# 1911



## AZ 9mm/45 (Jan 10, 2010)

Never owned a 1911 Springer or shot one. Got a chance to buy an almost new Springer Loaded for $500.00 and figured I better jump on it. I like the way this gun shoots and plan to hunt Javalina with it in Feb. Going to put a bunch of rounds through it this coming week. If I can get good enough out to 50 yards that should cover all ends. Always hunted them with a stick bow so getting close should be the norm. Don't know much about the Loaded model as compared to the mill spec or GI or the operator as this is my first one. It also has a Hogue rubber finger grip with it but not sure if I like this grip or not. I guess practice should teach me something. Seems like a nice weapon.


----------



## dosborn (Apr 17, 2009)

Sounds like you got a good deal!! Now, post some pics!!!:smt033


----------



## AZ 9mm/45 (Jan 10, 2010)




----------



## VAMarine (Dec 25, 2008)

Ahhh, OK, that might not be a Loaded, it appears to be what used to be billed as the "Full Size" model. It's kind of a step between the MILSPEC and the Loaded, I have one too that's blued. If it doesn't have night sights, and given that I don't see any wear marks where an ambi safety should have been installed, it's probably not a Loaded, but $500 is still a good deal. I paid $450 for mine a few years ago.


----------



## AZ 9mm/45 (Jan 10, 2010)

I don't know much about Springers, but the paper work that is with it said it is a fully loaded 1911- A1. It was purchased back in 1998 by a friend and was used to shoot 2-3 boxes of rounds through it and put in his gun safe and never used after that. The price on the box said $116.87 which to me seems like a lot of money for the gun in 98? Hope I get to use it more than he did!! It will be handed down to my son and I know he will put it to use:mrgreen:


----------



## dosborn (Apr 17, 2009)

AZ 9mm/45 said:


> The price on the box said $116.87 which to me seems like a lot of money for the gun in 98?

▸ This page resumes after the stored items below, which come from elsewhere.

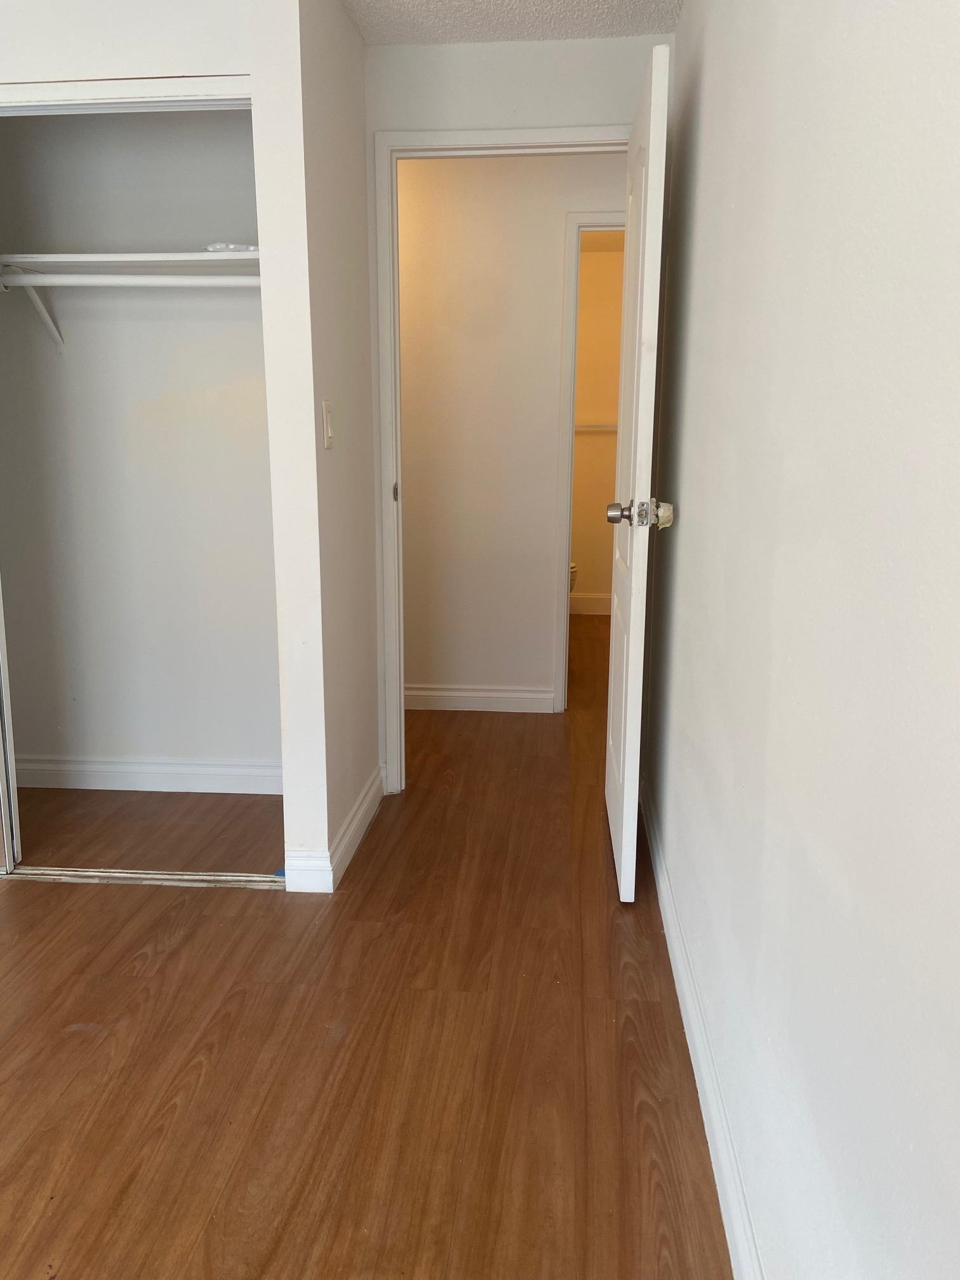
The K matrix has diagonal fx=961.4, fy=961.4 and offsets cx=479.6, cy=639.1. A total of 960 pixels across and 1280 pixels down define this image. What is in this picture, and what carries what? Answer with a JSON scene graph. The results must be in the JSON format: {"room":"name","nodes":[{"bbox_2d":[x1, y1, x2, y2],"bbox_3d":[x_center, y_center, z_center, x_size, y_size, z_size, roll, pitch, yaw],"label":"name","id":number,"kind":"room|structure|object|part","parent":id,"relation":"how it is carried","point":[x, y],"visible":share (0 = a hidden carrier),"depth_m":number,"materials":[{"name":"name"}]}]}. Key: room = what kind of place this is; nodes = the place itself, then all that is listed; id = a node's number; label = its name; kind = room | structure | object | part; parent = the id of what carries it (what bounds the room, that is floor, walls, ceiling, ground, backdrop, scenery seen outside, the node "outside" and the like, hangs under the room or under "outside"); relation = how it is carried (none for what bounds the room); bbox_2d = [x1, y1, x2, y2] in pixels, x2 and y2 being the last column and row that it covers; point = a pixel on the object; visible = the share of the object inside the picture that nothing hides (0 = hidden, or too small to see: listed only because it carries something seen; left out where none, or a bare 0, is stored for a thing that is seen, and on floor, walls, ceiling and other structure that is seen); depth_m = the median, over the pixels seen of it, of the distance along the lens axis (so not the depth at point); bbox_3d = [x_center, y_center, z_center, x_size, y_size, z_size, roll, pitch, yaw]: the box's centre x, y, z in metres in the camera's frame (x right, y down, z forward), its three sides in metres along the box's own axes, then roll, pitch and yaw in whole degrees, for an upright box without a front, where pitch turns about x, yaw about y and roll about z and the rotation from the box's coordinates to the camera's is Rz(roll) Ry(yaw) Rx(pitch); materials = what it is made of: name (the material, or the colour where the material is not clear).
{"room":"bedroom","nodes":[
{"label":"bedroom","id":0,"kind":"room"},
{"bbox_2d":[0,74,253,113],"bbox_3d":[-1.130,-1.306,2.330,1.381,0.061,0.150,1,12,5],"label":"closet door track","id":1,"kind":"structure","parent":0,"point":[98,93],"depth_m":2.28,"materials":[{"name":"white metal"}]},
{"bbox_2d":[0,110,280,781],"bbox_3d":[-1.142,-0.641,3.176,1.555,2.331,0.125,1,12,5],"label":"closet back wall","id":2,"kind":"structure","parent":0,"point":[235,122],"depth_m":3.14,"materials":[{"name":"white paint"}]},
{"bbox_2d":[1,267,65,356],"bbox_3d":[-1.358,-0.996,2.908,0.044,0.239,0.321,1,12,5],"label":"shelf bracket","id":3,"kind":"object","parent":2,"relation":"attached to","point":[43,313],"visible":0.78,"depth_m":2.98,"materials":[{"name":"white metal"}]},
{"bbox_2d":[0,250,258,271],"bbox_3d":[-1.043,-1.100,2.847,1.345,0.039,0.345,1,12,5],"label":"closet shelf","id":4,"kind":"object","parent":2,"relation":"attached to","point":[51,259],"visible":0.79,"depth_m":2.74,"materials":[{"name":"white wood"}]},
{"bbox_2d":[203,241,260,252],"bbox_3d":[-0.696,-1.139,2.825,0.204,0.025,0.175,1,12,5],"label":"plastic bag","id":5,"kind":"object","parent":4,"relation":"on","point":[212,248],"visible":0.4,"depth_m":2.76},
{"bbox_2d":[0,272,264,287],"bbox_3d":[-0.986,-1.033,2.760,1.321,0.056,0.051,1,12,5],"label":"closet rod","id":6,"kind":"object","parent":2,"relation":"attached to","point":[125,278],"visible":0.78,"depth_m":2.75,"materials":[{"name":"white plastic"}]},
{"bbox_2d":[15,756,285,794],"bbox_3d":[-1.172,0.469,3.327,1.472,0.105,0.016,1,12,5],"label":"closet baseboard","id":7,"kind":"structure","parent":2,"relation":"attached to","point":[96,775],"depth_m":3.32,"materials":[{"name":"white paint"}]},
{"bbox_2d":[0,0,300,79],"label":"wall above closet","id":8,"kind":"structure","parent":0,"point":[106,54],"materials":[{"name":"white paint"}]},
{"bbox_2d":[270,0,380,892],"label":"side wall","id":9,"kind":"structure","parent":0,"point":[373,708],"depth_m":2.49,"materials":[{"name":"white paint"}]},
{"bbox_2d":[321,398,333,448],"bbox_3d":[-0.386,-0.554,2.472,0.014,0.120,0.072,1,12,5],"label":"light switch","id":10,"kind":"object","parent":9,"relation":"attached to","point":[328,428],"visible":0.98,"depth_m":2.45,"materials":[{"name":"white plastic"}]},
{"bbox_2d":[288,765,385,893],"bbox_3d":[-0.401,0.542,2.996,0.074,0.105,0.876,1,12,5],"label":"baseboard","id":11,"kind":"structure","parent":9,"relation":"attached to","point":[365,805],"depth_m":2.69,"materials":[{"name":"white paint"}]},
{"bbox_2d":[0,617,735,1279],"bbox_3d":[-0.512,0.603,3.219,4.280,0.099,7.832,1,12,5],"label":"floor","id":12,"kind":"structure","parent":0,"point":[109,912],"depth_m":1.97,"materials":[{"name":"brown wood"}]},
{"bbox_2d":[0,865,287,888],"bbox_3d":[-1.059,0.655,2.706,1.161,0.016,0.077,1,12,5],"label":"closet door track","id":13,"kind":"object","parent":12,"relation":"on","point":[122,875],"visible":0.81,"depth_m":2.67,"materials":[{"name":"silver metal"}]},
{"bbox_2d":[0,575,18,872],"bbox_3d":[-1.688,-0.343,2.558,0.797,2.008,0.045,1,12,5],"label":"sliding closet door","id":14,"kind":"structure","parent":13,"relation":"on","point":[4,805],"depth_m":2.68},
{"bbox_2d":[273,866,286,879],"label":"blue tape","id":15,"kind":"object","parent":13,"relation":"on","point":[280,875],"visible":0.5,"depth_m":2.64,"materials":[{"name":"blue plastic"}]},
{"bbox_2d":[568,560,577,591],"bbox_3d":[0.309,-0.436,6.065,0.632,0.742,0.508,1,12,5],"label":"toilet","id":16,"kind":"object","parent":12,"relation":"on","point":[573,571],"visible":0.04,"depth_m":5.91,"materials":[{"name":"white ceramic"}]},
{"bbox_2d":[368,121,631,793],"bbox_3d":[0.135,-0.506,3.146,0.893,2.090,0.147,1,12,5],"label":"door frame","id":17,"kind":"structure","parent":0,"point":[541,135],"depth_m":2.99,"materials":[{"name":"white paint"}]},
{"bbox_3d":[-0.286,-0.493,3.242,0.015,0.073,0.034,1,12,5],"label":"strike plate","id":18,"kind":"part","parent":17,"relation":"part of","materials":[{"name":"metal"}]},
{"bbox_2d":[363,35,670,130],"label":"wall above door","id":19,"kind":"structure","parent":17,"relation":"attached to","point":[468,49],"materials":[{"name":"white paint"}]},
{"bbox_2d":[603,45,671,904],"bbox_3d":[0.420,-0.382,2.670,0.168,2.023,0.782,1,12,5],"label":"door","id":20,"kind":"structure","parent":17,"relation":"attached to","point":[634,574],"depth_m":2.39,"materials":[{"name":"white paint"}]},
{"bbox_3d":[0.374,-0.332,2.518,0.082,0.065,0.087,1,12,5],"label":"doorknob","id":21,"kind":"part","parent":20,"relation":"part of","materials":[{"name":"silver metal"}]},
{"bbox_2d":[394,152,627,712],"bbox_3d":[0.078,-0.836,4.143,3.372,2.333,0.119,1,12,5],"label":"hallway wall","id":22,"kind":"structure","parent":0,"point":[409,192],"depth_m":4.06,"materials":[{"name":"paint"}]},
{"bbox_2d":[405,685,557,712],"bbox_3d":[-0.421,0.264,4.290,1.592,0.103,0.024,1,12,5],"label":"hallway baseboard","id":23,"kind":"structure","parent":22,"relation":"attached to","point":[460,694],"depth_m":4.29,"materials":[{"name":"white paint"}]},
{"bbox_2d":[551,209,623,711],"bbox_3d":[0.779,-0.688,4.097,0.869,2.078,0.136,1,12,5],"label":"hallway door frame","id":24,"kind":"structure","parent":22,"relation":"attached to","point":[566,595],"depth_m":3.99,"materials":[{"name":"white paint"}]},
{"bbox_2d":[340,0,681,44],"bbox_3d":[-0.954,-1.564,1.654,4.430,0.107,5.703,1,12,5],"label":"ceiling","id":25,"kind":"structure","parent":0,"point":[407,39],"depth_m":2.68,"materials":[{"name":"white paint"}]},
{"bbox_2d":[568,240,624,607],"bbox_3d":[0.638,-1.339,6.385,1.852,2.345,0.121,1,12,5],"label":"bathroom wall","id":26,"kind":"structure","parent":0,"point":[597,437],"depth_m":6.29,"materials":[{"name":"beige paint"}]},
{"bbox_2d":[568,592,611,615],"bbox_3d":[0.821,-0.237,6.513,1.773,0.126,0.019,1,12,5],"label":"baseboard","id":27,"kind":"structure","parent":26,"relation":"attached to","point":[586,600],"depth_m":6.53,"materials":[{"name":"white paint"}]},
{"bbox_2d":[574,422,617,432],"bbox_3d":[0.754,-1.381,6.246,0.892,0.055,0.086,1,12,5],"label":"towel bar","id":28,"kind":"object","parent":26,"relation":"attached to","point":[607,428],"visible":0.39,"depth_m":6.24,"materials":[{"name":"white"}]},
{"bbox_2d":[640,0,959,1279],"bbox_3d":[0.458,-0.209,1.214,0.121,2.346,3.984,1,12,5],"label":"right wall","id":29,"kind":"structure","parent":0,"point":[708,73],"depth_m":1.11,"materials":[{"name":"white paint"}]},
{"bbox_2d":[638,780,763,1276],"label":"right baseboard","id":30,"kind":"structure","parent":29,"relation":"attached to","point":[665,894],"depth_m":1.73,"materials":[{"name":"white paint"}]}
]}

I think it would cost more than that to manufacture the gun.


----------



## JeffWard (Aug 24, 2007)

Check out Springfield's website. It has a complete description of all their guns, so you'll know exactly what you have. They've changed a little through the years, but you can still work it out.

Great gun, and a great buy!

Enjoy


----------



## DevilsJohnson (Oct 21, 2007)

I still thought that the loaded Springers had an ambi safest back then. At any rate though you have a right fine weapon at a pretty nice price. How is the grouping?


----------



## YFZsandrider (Feb 28, 2009)

pretty sure that not all Loaded models have ambi safeties


----------



## VAMarine (Dec 25, 2008)

So I called Springfield, it IS a loaded model, but it predates the current models that have the ambi safety and night sights. 

Where I got my previous information from was some "Book of values", not an actual blue book, but something along those lines. I wish I had the title of it on hand.

Mine was first sold in Nov of 98 and had a model number of PX9608.

The current production loaded models do all have ambi safeties (unless specifically ordered without).

Either way, $500 is still a great price. And man does this humble pie taste good. :mrgreen:


----------



## AZ 9mm/45 (Jan 10, 2010)

I like the gun very much and the grouping is great for an old man! Thanks for all the imput on this gun. If it gets the Javi for me in Feb I will post a picture. Love the trigger pull also. I will also check on the Springfield site and see if my ser # will tell me anything.


----------



## AZ 9mm/45 (Jan 10, 2010)

Got an answer from Spring. about my gun. They said it was produced before they called it a loaded and is still available as the px9109.


----------